Curry Bryson of Detroit was sentenced to 2-15 years in prison in 2015 after his 11-year-old son used Bryson's gun to shoot and kill the 3-year-old daughter of Bryson's girlfriend.
Bryson argued at court that his son had stolen the weapon and that he could not have anticipated or prevented the fatal shooting. But a state Court of Appeals panel unanimously upheld his conviction, affirming the jury's conclusion that Bryson's failure to secure his .45-caliber firearm where his son couldn't get it had been the proximate cause of the 3-year-old's death. So the charges against the Crumbleys, while rare, require no revolutionary expansion of established legal norms.

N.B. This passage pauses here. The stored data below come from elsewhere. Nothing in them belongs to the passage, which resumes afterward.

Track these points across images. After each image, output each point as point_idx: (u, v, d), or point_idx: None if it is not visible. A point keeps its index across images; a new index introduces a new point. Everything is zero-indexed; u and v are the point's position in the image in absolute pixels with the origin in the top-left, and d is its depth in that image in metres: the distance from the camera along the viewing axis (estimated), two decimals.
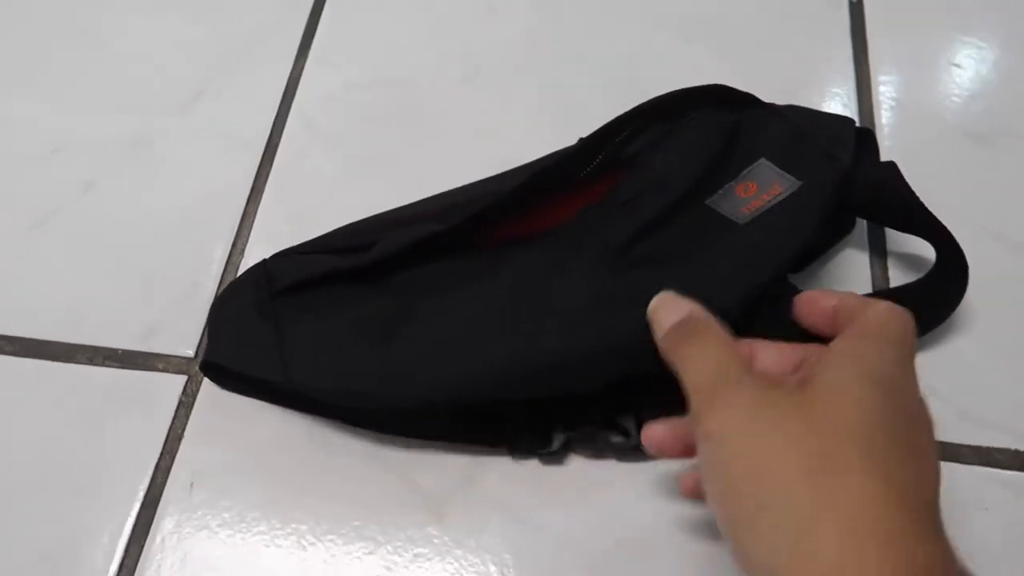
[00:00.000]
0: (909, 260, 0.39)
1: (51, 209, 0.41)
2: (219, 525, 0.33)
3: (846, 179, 0.34)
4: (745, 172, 0.34)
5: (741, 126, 0.35)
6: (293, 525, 0.33)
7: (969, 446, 0.34)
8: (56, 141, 0.43)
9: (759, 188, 0.34)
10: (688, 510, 0.33)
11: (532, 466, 0.34)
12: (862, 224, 0.40)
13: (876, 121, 0.43)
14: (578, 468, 0.34)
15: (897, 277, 0.38)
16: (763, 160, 0.34)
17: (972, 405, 0.35)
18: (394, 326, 0.34)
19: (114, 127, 0.44)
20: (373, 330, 0.34)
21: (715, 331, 0.27)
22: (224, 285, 0.39)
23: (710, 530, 0.33)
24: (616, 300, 0.32)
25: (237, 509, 0.34)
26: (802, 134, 0.35)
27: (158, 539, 0.33)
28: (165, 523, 0.33)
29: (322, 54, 0.46)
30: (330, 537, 0.33)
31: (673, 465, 0.34)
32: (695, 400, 0.26)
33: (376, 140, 0.43)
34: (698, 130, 0.35)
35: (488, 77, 0.45)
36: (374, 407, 0.34)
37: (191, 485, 0.34)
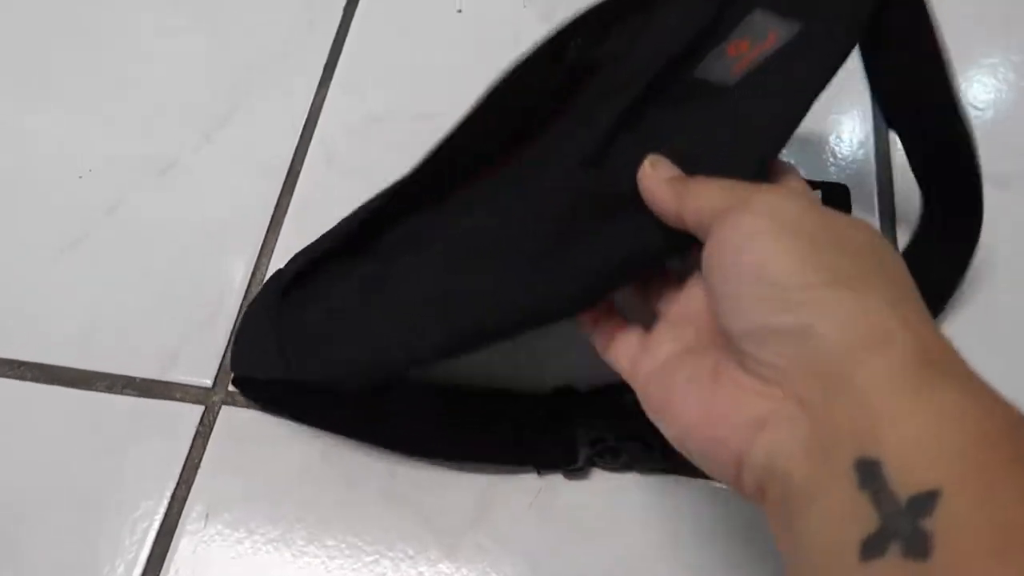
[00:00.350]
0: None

Like so many other controversies involving handguns, McDonald's decision is likely to precipitate a schism between those who find the Crumbleys' conduct unforgiveable, and sympathizers who argue that their son's rampage was something no parent could imagine, much less anticipate, until it became a horrific reality.
But you can be simultaneously aghast at the parents' bad judgement and sympathetic with their nightmarish predicament. James and Jennifer Crumbley did not shoot anyone, and there is no reason to believe they were any less horrified at what unfolded inside Oxford High School than anyone else.
In any case, McDonald is not on a mission to demonize the parents. Her objective is to uphold her community's wholly reasonable expectation that people who purchase guns legally and plan to use them only for lawful purposes take reasonable care to make sure they are secured.
A teachable moment
This has been a dreadful week for Michigan, among the most horrific I can recall in my 33 years as a journalist here.
But it is also a teachable moment: an opportunity for people who hold all kinds of opinions about guns and government regulation to coalesce around the recognition that to purchase or possess a firearm is to assume a weighty responsibility for its potential misuse.
I wouldn't wish James and Jennifer Crumbley's heartbreak, or the legal ordeal that awaits them, on any parent. But it is an object lesson in the cost of denial, and I hope every gun owner in Michigan is paying close attention.